Его собеседник поднимается со своего лежака, медленно проходит взад-вперед по комнате, тяжело дыша и шаркая ногами, словно старик, потом бросает взгляд на входную дверь, подходит, приоткрывает ее, осторожно выглядывает в образовавшуюся щель. Видит мальчика, сгорбившегося на крыльце над книгой подле зажженной свечи. Понаблюдав за ребенком с минуту, снова бесшумно закрывает дверь, возвращается на прежнее место, садится, понуро опустив голову.
– Ты пришел только, чтобы рассказать мне об этом, Тито? – еле слышно спрашивает он.
– Да, – холодно отзывается гость.
– Я тебя выслушал. Можешь проваливать.
– И все?
– А что еще?
– Ты просто так меня выпроводишь и завалишься дальше упиваться своими вымученными страданиями? И ничего не предпримешь?! Я был лучшего мнения о тебе. И Скарлет бы это не одобрила.
От звуков прозвучавшего имени индеец невольно вздрагивает, поджимает задрожавшие губы….
– Не смей… Слышишь? Не смей…!
– Так веди себя по-человечески! Хок, черт возьми! Мы все тогда были подонками! Но я с этим жить не могу. И ты, я знаю, не такой!
Тишина.
– А что ты хочешь, чтобы я сделал? – помедлив, спрашивает индеец, не глядя на своего собеседника.
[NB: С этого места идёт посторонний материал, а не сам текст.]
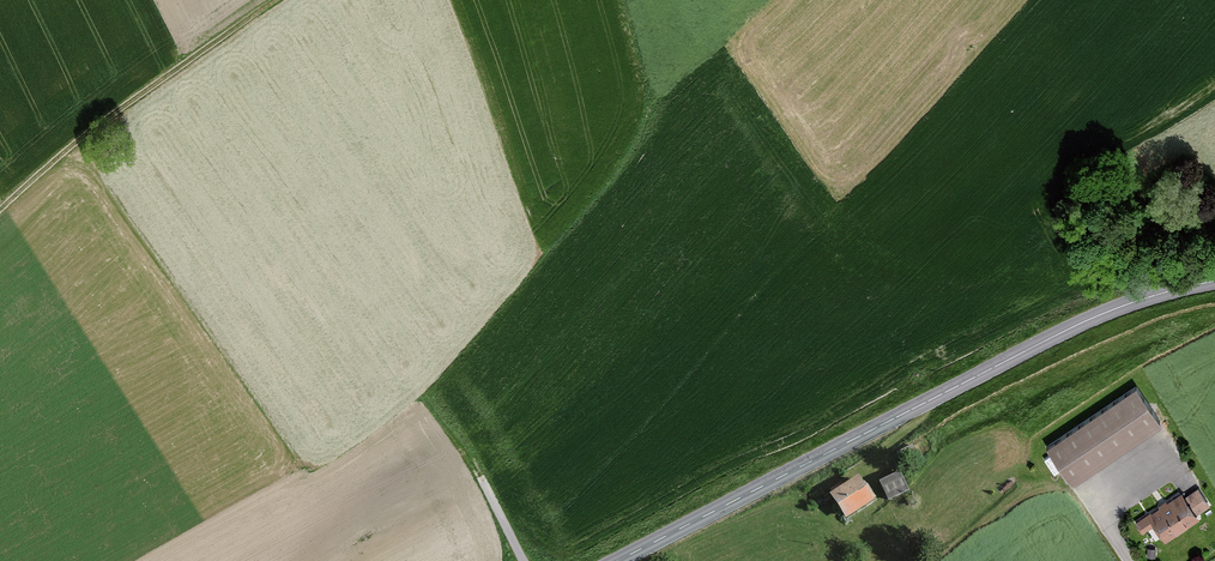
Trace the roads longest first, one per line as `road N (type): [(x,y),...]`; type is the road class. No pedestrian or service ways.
road 1 (tertiary): [(1214,281),(1064,331),(617,560)]
road 2 (track): [(0,210),(99,125),(277,0)]
road 3 (track): [(523,560),(435,393)]

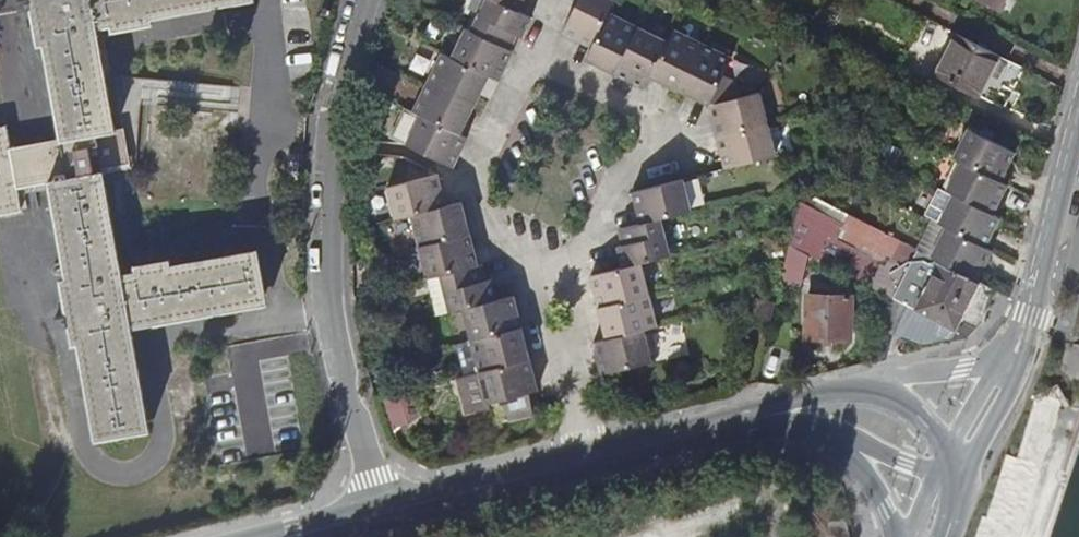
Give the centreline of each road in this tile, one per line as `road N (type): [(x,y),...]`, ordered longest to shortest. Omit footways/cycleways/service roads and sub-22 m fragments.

– Я не знаю, – раздраженно огрызается гость и решительно направляется к выходу, – Лично я еду вытаскивать мальчишку, даже, если это будет стоить мне жизни. А что будешь делать ты? Это твоя совесть, Хакобо. Что хочешь, то с ней и делай.
Он покидает их дом, громко хлопнув за собой дверью.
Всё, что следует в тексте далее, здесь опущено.